Invisible Women: Gender and the shifting division of labour in long-term care facilities
This unique study aimed to better understand if and how residents’ care and workers’ occupational health and safety are affected by a shifting division of labour due to the utilization of informal carers (e.g. paid private duty, and unpaid student, volunteer and family care) in residential care facilities in Ontario. The study combined political economy — which focuses theoretical attention on paid and unpaid care work — with a mixed method design that includes a survey and observational and interviewing techniques used in qualitative ergonomic studies.
Purpose:
In residential care facilities, women provide most of the formal and informal care, and women are also the majority of the residents in facilities. Consequently, an overarching theme of this study is to explore how gender affects the shifting division of labour, and the consequences of this shift for occupational health and safety, and for staffing intensity. Our work proceeds from the assumptions that there are gender differences in how we live, work, and age, as well as in our access to power and in our social as well as economic resources. It also assumes that differences have consequences for health, for care and care work, as well as for symptoms, treatments and health outcomes.
Team:
Dr. Tamara Daly
Dr. Pat Armstrong
Dr. Karen Messing
Method:
This study uses a mixed methods triangulation design: convergence model (Creswell and Plano Clark, 2007), which is considered a traditional model where qualitative and quantitative data are collected in tandem, then are compared and interpreted at the same time.

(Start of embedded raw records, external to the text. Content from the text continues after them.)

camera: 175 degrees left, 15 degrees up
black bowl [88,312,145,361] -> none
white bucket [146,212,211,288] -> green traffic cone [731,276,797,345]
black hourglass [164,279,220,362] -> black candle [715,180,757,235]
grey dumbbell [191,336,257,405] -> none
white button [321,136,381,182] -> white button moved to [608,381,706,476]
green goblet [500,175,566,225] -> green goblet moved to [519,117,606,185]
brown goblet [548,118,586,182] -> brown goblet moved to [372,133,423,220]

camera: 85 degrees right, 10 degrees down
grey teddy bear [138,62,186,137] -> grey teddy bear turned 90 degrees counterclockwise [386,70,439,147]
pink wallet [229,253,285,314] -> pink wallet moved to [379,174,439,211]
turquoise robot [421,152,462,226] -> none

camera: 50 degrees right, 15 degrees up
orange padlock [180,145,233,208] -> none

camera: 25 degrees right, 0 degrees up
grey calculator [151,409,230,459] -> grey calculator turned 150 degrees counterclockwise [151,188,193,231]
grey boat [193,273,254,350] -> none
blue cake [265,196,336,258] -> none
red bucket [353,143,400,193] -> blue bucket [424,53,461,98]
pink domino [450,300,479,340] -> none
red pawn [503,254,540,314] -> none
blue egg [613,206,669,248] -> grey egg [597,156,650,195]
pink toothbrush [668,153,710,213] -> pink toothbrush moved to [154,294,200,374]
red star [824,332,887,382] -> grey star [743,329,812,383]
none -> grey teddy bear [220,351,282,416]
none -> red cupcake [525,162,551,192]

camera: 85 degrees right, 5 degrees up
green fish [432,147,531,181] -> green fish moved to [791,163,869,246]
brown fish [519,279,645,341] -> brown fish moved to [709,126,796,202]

In short, given the range of formal and informal care providers who perform care in facilities, the lack of research attention on informal care, and administrative data that do not account for informal care, this study asks very important overarching questions about the gendered organization of formal and informal care work in long-term residential care facilities.
1. What happens to the division of labour in long-term residential care facilities in the presence of work
performed by other carers (i.e. paid private duty carers, students, volunteers and family)?
2. In what ways are workloads and occupational health and safety in the facilities affected by the care that others provide?
3. Finally, how do we understand staffing intensity if we account for work performed by other carers?
The use of a mixed methods research design will aid in getting a better understanding of these important but poorly understood relationships.